Perhaps most excitingly, it turns out that the western populations seem to migrate northward on a staggered timetable. Co-author Kristina Paxton of the University of Hawai'i, Hilo spent two successive northward migration seasons in Cibola, AZ, along the Lower Colorado River, capturing and sampling warblers. The material Paxton collected provided an insight into the warblers' transit schedules. In 2008, Wilson's warblers headed for the California coast came through Cibola the week of March 22. Pacific Northwest birds followed the week of March 29, Sierra Nevada birds the week of April 15, and Alaska birds the week of April 26.
The researchers hope to extend this study to members of other migratory species, potentially including Endangered migratory birds.

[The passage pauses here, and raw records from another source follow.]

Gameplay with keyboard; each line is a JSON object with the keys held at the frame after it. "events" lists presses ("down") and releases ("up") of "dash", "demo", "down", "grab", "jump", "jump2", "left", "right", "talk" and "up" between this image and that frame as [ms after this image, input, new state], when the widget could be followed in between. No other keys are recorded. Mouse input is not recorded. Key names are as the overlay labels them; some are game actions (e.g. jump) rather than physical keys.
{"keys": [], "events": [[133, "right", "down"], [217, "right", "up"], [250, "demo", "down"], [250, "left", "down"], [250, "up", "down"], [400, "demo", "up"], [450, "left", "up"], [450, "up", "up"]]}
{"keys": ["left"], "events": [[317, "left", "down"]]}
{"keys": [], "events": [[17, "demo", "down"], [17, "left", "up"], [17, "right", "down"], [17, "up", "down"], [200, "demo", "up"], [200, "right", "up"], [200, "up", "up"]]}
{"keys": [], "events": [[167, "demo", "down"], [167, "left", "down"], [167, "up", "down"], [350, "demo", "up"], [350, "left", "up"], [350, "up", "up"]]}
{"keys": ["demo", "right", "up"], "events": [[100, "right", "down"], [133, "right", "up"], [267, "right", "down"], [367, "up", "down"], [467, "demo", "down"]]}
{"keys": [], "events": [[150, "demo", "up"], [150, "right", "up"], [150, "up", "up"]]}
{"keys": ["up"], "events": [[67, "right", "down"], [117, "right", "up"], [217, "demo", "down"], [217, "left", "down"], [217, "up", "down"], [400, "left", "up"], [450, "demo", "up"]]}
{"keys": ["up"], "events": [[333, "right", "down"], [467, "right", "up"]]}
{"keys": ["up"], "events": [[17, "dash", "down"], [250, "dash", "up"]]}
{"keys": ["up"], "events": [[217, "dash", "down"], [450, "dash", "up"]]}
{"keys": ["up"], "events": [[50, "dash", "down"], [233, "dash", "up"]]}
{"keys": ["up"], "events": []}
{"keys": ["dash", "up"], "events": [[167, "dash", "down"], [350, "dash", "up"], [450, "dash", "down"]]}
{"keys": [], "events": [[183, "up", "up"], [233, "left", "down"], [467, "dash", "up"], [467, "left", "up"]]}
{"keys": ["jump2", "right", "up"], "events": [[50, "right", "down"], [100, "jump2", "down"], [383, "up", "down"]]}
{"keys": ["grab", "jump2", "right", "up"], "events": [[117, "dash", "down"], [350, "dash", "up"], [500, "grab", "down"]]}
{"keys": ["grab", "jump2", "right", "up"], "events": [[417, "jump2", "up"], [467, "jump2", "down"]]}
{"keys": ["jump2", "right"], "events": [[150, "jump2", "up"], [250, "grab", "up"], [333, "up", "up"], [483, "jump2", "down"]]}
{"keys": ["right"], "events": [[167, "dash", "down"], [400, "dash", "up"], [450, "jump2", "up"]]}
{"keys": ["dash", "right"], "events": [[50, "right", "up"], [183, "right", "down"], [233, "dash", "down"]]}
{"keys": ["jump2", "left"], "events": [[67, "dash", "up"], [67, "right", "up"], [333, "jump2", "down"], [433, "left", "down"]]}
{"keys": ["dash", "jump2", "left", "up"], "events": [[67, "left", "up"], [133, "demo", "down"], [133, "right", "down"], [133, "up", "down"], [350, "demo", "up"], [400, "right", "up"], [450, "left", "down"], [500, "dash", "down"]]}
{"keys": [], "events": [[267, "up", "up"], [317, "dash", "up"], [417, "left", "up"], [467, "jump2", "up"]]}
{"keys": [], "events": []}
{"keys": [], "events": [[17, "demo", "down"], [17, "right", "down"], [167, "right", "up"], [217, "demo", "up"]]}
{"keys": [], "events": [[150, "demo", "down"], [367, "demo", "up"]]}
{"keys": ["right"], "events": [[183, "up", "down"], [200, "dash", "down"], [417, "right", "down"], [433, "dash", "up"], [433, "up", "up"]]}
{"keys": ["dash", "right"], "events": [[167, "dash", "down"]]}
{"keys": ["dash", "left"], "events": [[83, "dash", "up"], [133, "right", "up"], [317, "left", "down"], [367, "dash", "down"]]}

Why is this important? Because different populations of a species can thrive to different degrees.
Imagine that the coastal California population of Wilson's warblers was doing okay but that the Sierra Nevada population was in trouble. (In reality, the species is declining across its western range due to destruction of its preferred riparian willow habitat, and Californian coastal birds are especially suffering due to resort development in their Baja wintering grounds. But let's go with the hypothetical for now.)
Let's also imagine that California was building, say, large solar installations on the migration path for Wilson's warblers that pose a risk of harming migrating birds. (Which it is. Wilson's warblers have been found dead at the Ivanpah Solar Electric Generating System during both fall and spring migration, and are quite likely at risk at other facilities as well.)
If we have a sense of when birds from each population are most likely to be within range of that solar plant, that may well make it easier to schedule plant shutdowns or other ways to lower the risk to that population as it passes through the area. And that doesn't just hold for solar plants, but any other potentially damaging activity we can reschedule around migration of an at-risk population: tree trimming, crop dusting, what have you.
It's also just cool news from the perspective of those of us who find the natural world interesting. It seems like wherever you look at nature, detail reveals itself. What had seemed a big amorphous mob of tiny yellow birds heading north and south becomes a carefully choreographed, neatly scheduled annual campaign.
Sometimes knowledge it just beautiful on its own, even if it has no practical application.